Freeing (kfree) and coalescing
kfree marks a block as free and then attempts to coalesce with neighboring free blocks to combat fragmentation:
void kfree(void *ptr)
{
HeapBlock *block;
if (ptr == NULL || !heap_ready) {
return;
}
block = (HeapBlock *)((UINT8 *)ptr - sizeof(HeapBlock));
if (block->magic != HEAP_BLOCK_MAGIC || block->state != HEAP_BLOCK_USED) {
return; /* bad pointer or double-free */
}
block->state = HEAP_BLOCK_FREE;
/* Coalesce with next neighbour */
if (block->next != NULL
&& block->next->magic == HEAP_BLOCK_MAGIC
&& block->next->state == HEAP_BLOCK_FREE) {
block->size += sizeof(HeapBlock) + block->next->size;
block->next = block->next->next;
if (block->next != NULL) {
block->next->prev = block;
}
}
/* Coalesce with previous neighbour */
if (block->prev != NULL
&& block->prev->magic == HEAP_BLOCK_MAGIC
&& block->prev->state == HEAP_BLOCK_FREE) {
block->prev->size += sizeof(HeapBlock) + block->size;
block->prev->next = block->next;
if (block->next != NULL) {
block->next->prev = block->prev;
}
}
}
The allocator never returns memory to the PMM; all heap pages remain reserved for heap use for the lifetime of the kernel.
Heap statistics
heap_get_stats walks the free list and aggregates total, used, and free bytes as well as block count:
void heap_get_stats(UINTN *total, UINTN *used, UINTN *free_mem,
UINTN *num_blocks)
{
HeapBlock *b;
*total = 0; *used = 0; *free_mem = 0; *num_blocks = 0;
if (!heap_ready) return;
for (b = heap_start; b != NULL && b->magic == HEAP_BLOCK_MAGIC;
b = b->next) {
(*num_blocks)++;
*total += b->size;
if (b->state == HEAP_BLOCK_USED) {
*used += b->size;
} else {
*free_mem += b->size;
}
}
}
These statistics are surfaced to the user via the mem and memtest commands.

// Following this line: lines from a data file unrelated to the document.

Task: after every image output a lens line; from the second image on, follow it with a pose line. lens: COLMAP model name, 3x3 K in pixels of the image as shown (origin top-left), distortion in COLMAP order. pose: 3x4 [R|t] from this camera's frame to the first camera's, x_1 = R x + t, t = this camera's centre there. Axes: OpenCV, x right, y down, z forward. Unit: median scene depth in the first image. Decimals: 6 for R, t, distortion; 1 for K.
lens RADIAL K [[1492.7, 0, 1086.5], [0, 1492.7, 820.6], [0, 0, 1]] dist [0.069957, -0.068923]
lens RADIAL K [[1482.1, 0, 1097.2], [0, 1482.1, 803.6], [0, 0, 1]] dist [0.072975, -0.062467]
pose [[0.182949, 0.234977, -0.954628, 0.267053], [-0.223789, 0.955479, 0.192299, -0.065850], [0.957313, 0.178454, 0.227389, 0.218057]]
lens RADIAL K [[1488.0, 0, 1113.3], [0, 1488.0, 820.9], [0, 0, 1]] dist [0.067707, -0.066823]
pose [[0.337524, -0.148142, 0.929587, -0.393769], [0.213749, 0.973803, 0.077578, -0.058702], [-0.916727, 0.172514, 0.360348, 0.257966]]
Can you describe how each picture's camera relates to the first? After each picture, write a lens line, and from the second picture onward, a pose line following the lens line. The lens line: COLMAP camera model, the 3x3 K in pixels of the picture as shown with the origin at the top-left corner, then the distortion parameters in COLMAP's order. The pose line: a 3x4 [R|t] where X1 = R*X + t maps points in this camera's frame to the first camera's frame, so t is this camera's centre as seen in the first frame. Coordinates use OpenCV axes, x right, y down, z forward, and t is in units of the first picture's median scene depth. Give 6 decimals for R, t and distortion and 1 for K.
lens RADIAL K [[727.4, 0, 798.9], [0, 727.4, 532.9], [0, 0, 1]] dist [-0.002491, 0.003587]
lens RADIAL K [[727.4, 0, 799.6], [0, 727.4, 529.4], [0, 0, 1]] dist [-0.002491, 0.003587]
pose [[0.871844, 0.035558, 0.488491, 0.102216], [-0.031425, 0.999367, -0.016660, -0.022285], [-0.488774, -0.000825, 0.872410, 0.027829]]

Runtime memory diagnostics (mem and memtest)
The mem command (in commands.c) prints a snapshot of PMM and heap state by calling memory_print_stats:
void memory_print_stats(BootInfo *Boot)
{
UINTN h_total, h_used, h_free, h_blocks;
UINTN p_total, p_free, p_used;
p_total = pmm_get_total_pages();
p_free = pmm_get_free_pages();
p_used = p_total - p_free;
heap_get_stats(&h_total, &h_used, &h_free, &h_blocks);
SAFE_PRINT(Boot, L"\n\r");
SAFE_PRINT(Boot, L"Memory Statistics\n\r");
SAFE_PRINT(Boot, L"================================================\n\r");
...
SAFE_PRINT(Boot, L"Paging:\n\r");
SAFE_PRINT(Boot, L" CR3: 0x%lx\n\r", read_cr3());
SAFE_PRINT(Boot, L" Mode: 4-level (PML4)\n\r");
SAFE_PRINT(Boot, L"\n\r");
}
The memtest command runs a scripted set of tests that exercise heap allocation, heap free/coalescing, and PMM single- and multi-page allocation:
static void cmd_memtest(BootInfo *Boot, CHAR16 *Args)
{
void *ptrs[8];
UINTN sizes[] = { 16, 64, 128, 256, 512, 1024, 2048, 4096 };
UINTN i;
UINT64 page;
UINTN h_total, h_used, h_free, h_blocks;
(void)Args;
SAFE_PRINT(Boot, L"\n\r");
SAFE_PRINT(Boot, L"Memory Test\n\r");
SAFE_PRINT(Boot, L"================================================\n\r");
...
/* --- Heap allocation test --- */
...
/* --- Heap free test --- */
...
/* --- PMM page allocation test --- */
...
/* --- Multi-page allocation test --- */
...
SAFE_PRINT(Boot, L"\n\rAll memory tests completed.\n\r\n\r");
}
These commands provide a convenient way to validate memory subsystem behaviour from the Starling Terminal without needing an external debugger.